European competition has and always will hold a special place in Liverpool fans’ hearts. It has provided some of the most famous nights in the club’s long and rich history with Klopp himself reaching three finals of the four European competitions he has entered, bringing home a sixth European Cup in the process.
When Gerrard arrived at Rangers, the club had not reached the group stages of a European competition since the 2010-11 season. He made short work of that and progressed through all four qualifying rounds, being eliminated in the group with just one game to go.
The Scouser showed his intelligence, though, as the following year, not only did he navigate the qualifying rounds again but got through the group showing he had learned valuable lessons from last year.

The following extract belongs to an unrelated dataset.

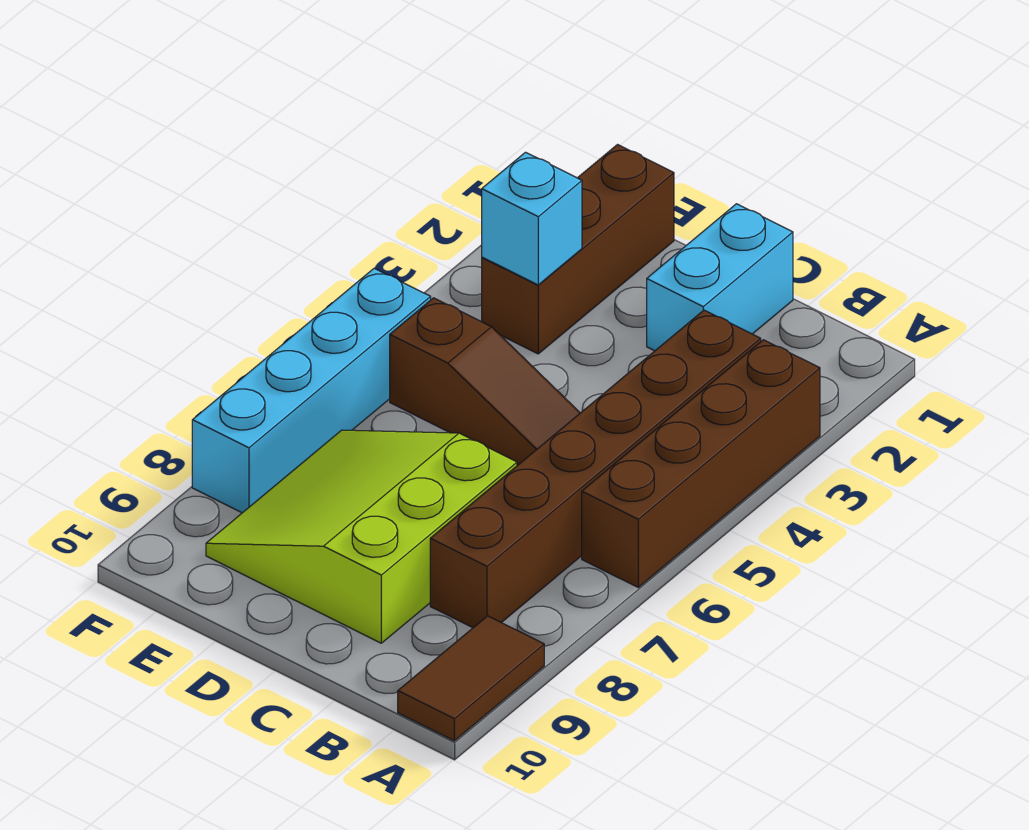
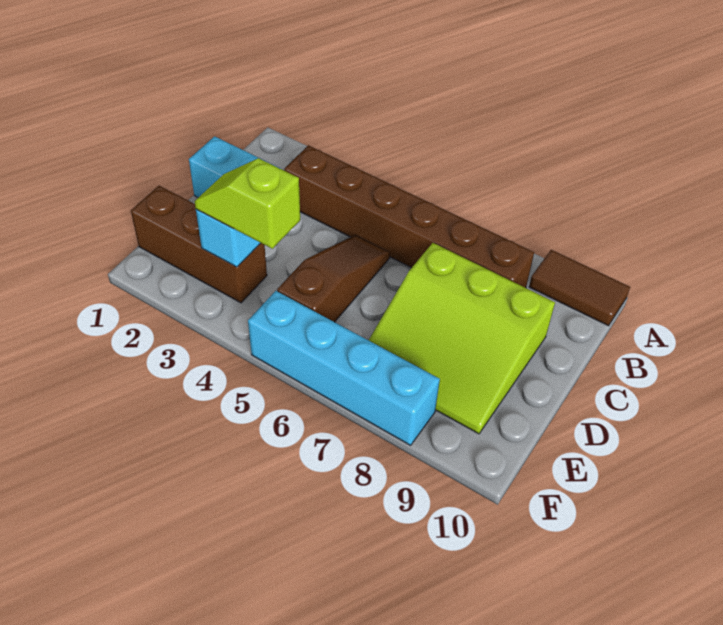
brown 1x4 brick [582,340,820,587] -> none
none -> lime 1x2 slope [195,158,300,249]

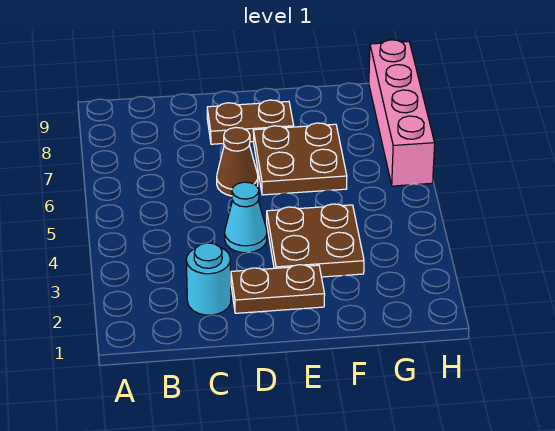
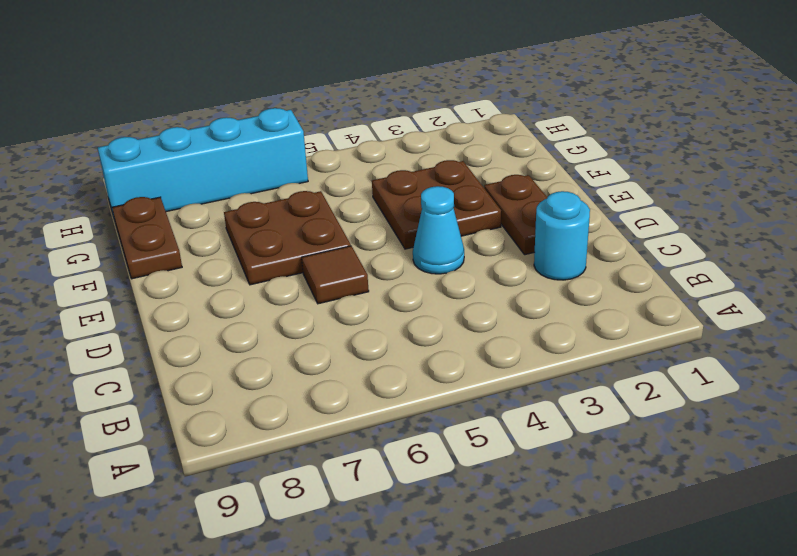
brown 1x1 cone [217,127,258,196] -> brown 1x1 tile [302,246,369,304]
brown 1x2 plate [207,100,294,144] -> brown 1x2 plate moved to [112,197,182,279]
pink 1x4 brick [369,40,435,186] -> cyan 1x4 brick [98,108,308,216]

As much as the Europa League is often the subject of banter on social media, reminding a given club that they aren’t performing alongside the rest of Europe’s elite, Gerrard’s side have navigated some difficult fixtures.
They took on Porto away from home and drew 1-1 before beating them 2-0 at Ibrox in the reverse fixture. There will always be those who criticise the Scottish league but when there’s a team taking on Champions League level opposition and holding their own, something is going right.
Having progressed through the group, Rangers found themselves 2-0 down at home to Portuguese side S.C. Braga in amongst a bad run of form in Scotland that had seen the league title begin to slip away yet again.
However, in the space of 15 minutes, the Gers turned the tide and won the game 3-2 before an exceptional performance away from home saw them through to the last 16. Although the score made it look like Bayer Leverkusen made short work of his side, Gerrard’s side didn’t disgrace themselves and were punching well above their weight in Europe.
More than this though, there are so many similarities between Ibrox and Anfield. It’s easy to speak in clichés but that night against Braga, the crowd really did become the 12th man. The Primeira Liga side were in control well up until the first goal and then crumbled under the pressure of the crowd.
Like Anfield, Ibrox is close to the pitch and can often prove suffocating for so many teams – along with Porto, Rapid Wien, Feyenoord, Legia Warsaw and Liverpool’s Danish group stage opponents FC Midtjylland have all found themselves unable to cope.
The demand for trophies at a club is one thing – the demand for an exciting style to go along with it is another added pressure entirely. Fans at both clubs want a system which shows a player’s passion, and demonstrates they are willing to go that extra yard for the badge.
Gerrard has done just that, implementing a favoured 4-3-2-1 – similar in many ways to what Liverpool use now. Known colloquially as the ‘Christmas tree’ formation, Gerrard’s front three play narrowly with ex-LFC man Ryan Kent and usually one of Ianis Hagi or Brandon Barker operating as the other ‘inside 10.’Embed from Getty Images
In turn, this allows space for full-backs Borna Barisic and captain James Tavernier to get forward as well. It’s remarkably similar to the way Klopp’s Reds play in that it demands high-intensity at all times and gets the fans on their feet.
The side has also shown how resolute they can be defensively though, this season in particular. Rangers have kept nine sheets in their opening 11 league games and, most recently, produced an exceptional performance away to Standard Liège. On a side note, if you haven’t seen it yet, go and watch Kemar Roofe’s goal which sealed a 2-0 win, scored from inside his own half.
As I’ve said, only time will tell if Gerrard can bring success to Rangers and potentially, Liverpool. There are a lot of similarities to be had there. Between Klopp and Gerrard. Between Ibrox and Anfield. Perhaps when the time comes for the normal one to depart, Gerrard might provide some continuity.